- [Texte de la page]
########
EST REPUBLICAIN du mercredi 22 janvier 2014
Automobile Et si l'ouverture du capital de PSA au Chinois Dongfeng s'inscrivait dans l'histoire de l'entreprise?
« Les Peugeot ont toujours préféré l'entreprise à l'argent»
Professeur d'université à Évry, spécialiste de l'histoire des entreprises automobiles en France, Jean-Louis Loubet replace les dernières annonces relatives à la recapitalisation de PSA Peugeot Citroën dans la très longue histoire de Peugeot (200 ans).
Est Républicain: Avec la probable entrée du Chinois Dongfeng dans le capital de PSA, peut-on dire que la raison l'a emporté ?
Jean-Louis Loubet: Restons prudents, rien n'est encore officiel. Mais si ce scénario se concrétise, cela démontrera une fois de plus que les Peugeot préfèrent leur affaire à leurs intérêts, l'entreprise et les salariés à l'argent: c'est leur éthique protestante. D'un point de vue de la pérennité de PSA, c'est très important. Certes, la famille Peugeot va avoir moins de poids dans le capital et son pouvoir va être dilué, mais l'entreprise va continuer à exister. Dans la période actuelle qui est difficile, compliquée, c'est, à mon sens, une belle preuve de responsabilité sociale.
Les Chinois, est-ce un bon choix ?
Que ce soit des Chinois, des Hollandais, des Italiens ou des Américains, il fallait de l'argent frais. Cela étant, la Chine est le premier marché automobile au monde. Un accord avec les Chinois me semble être, stratégiquement parlant et compte tenu du moment, une idée qui tient la route. Avec Dong¬feng, PSA a déjà trois usines à Wuhan - bientôt quatre - et a réalisé de très bons résultats commerciaux en Chi¬ne en 2013. Si cette ouverture du capital avait eu lieu il y a vingt ans, on aurait pu s'interroger.
Au cours de son histoire, la famille Peugeot a-t-elle déjà perdu le contrôle de son entreprise ?
Oui. Pendant la crise économique des années trente et l'affaire Oustric. A cette époque, toutes les banques françaises ont refusé d'aider la famille Peugeot. Elle s'est alors tournée vers Albert Oustric, un banquier qui a financé la construction du grand Sochaux et qui, lui, semblait honnête; il ne l'était pas (1). Elle a alors perdu le contrôle de son entreprise qu'elle a ensuite récupérée grâce à la solidarité familiale et au rachat progressif d'actions. Le pourcentage de capital détenu par la famille Peugeot n'a donc pas cessé de varier au fil du temps. Ce qui se passe actuellement n'est pas une première.
Il y a eu aussi une scission de la marque à la fin du XIXe siècle ...
########
- [Données présentées]

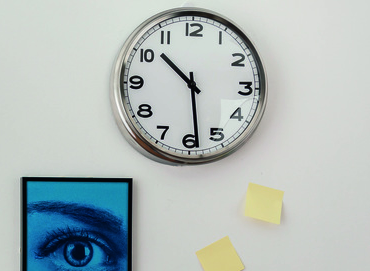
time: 10:28
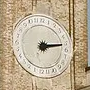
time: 1:13
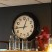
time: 12:44
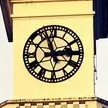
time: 2:56
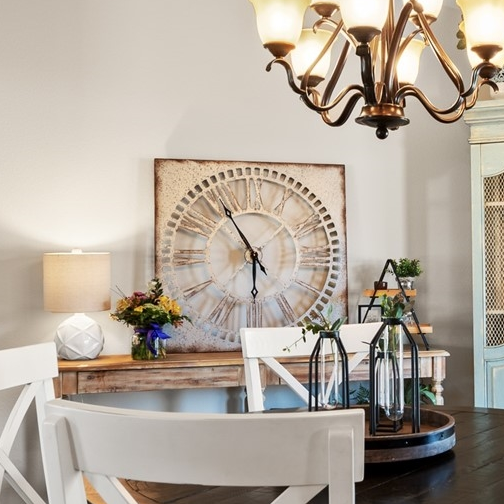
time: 5:54
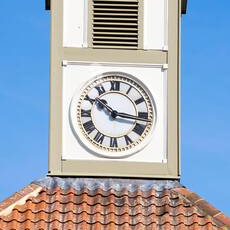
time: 10:16
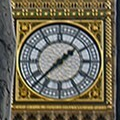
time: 1:37
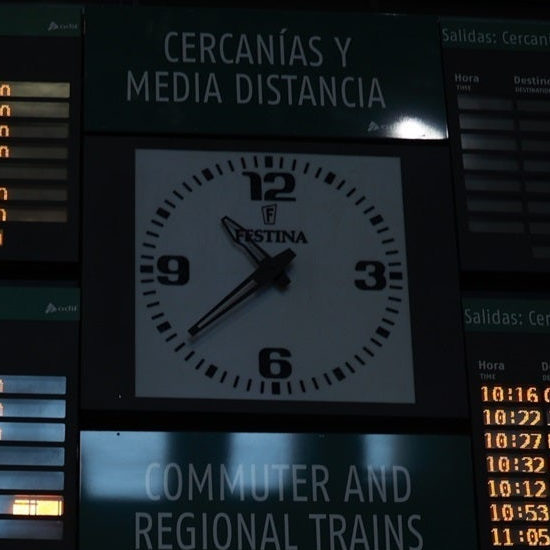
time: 10:38
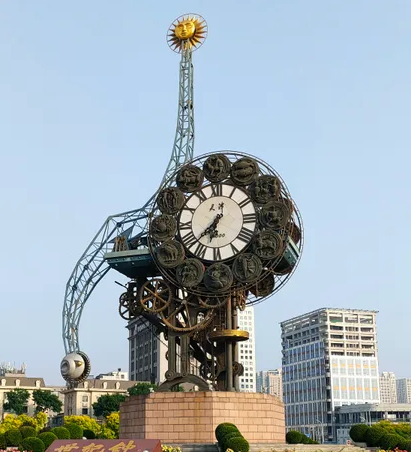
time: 6:36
########
- [Travail à faire]
**A.** D'après l'entretien sur PSA, pourquoi un accord avec les Chinois paraît-il une idée qui tient la route ? Répondez en une à trois phrases.
**B.** Dans l'entretien sur PSA, relevez toutes les nationalités citées comme apporteurs possibles d'argent frais.

- [Réponses rédigées]
**A.** Il fallait de l'argent frais, et la Chine est le premier marché automobile au monde. Avec Dongfeng, PSA a déjà trois usines à Wuhan (bientôt quatre) et a obtenu de très bons résultats commerciaux en Chine en 2013.

**B.** Les Chinois, les Hollandais, les Italiens et les Américains.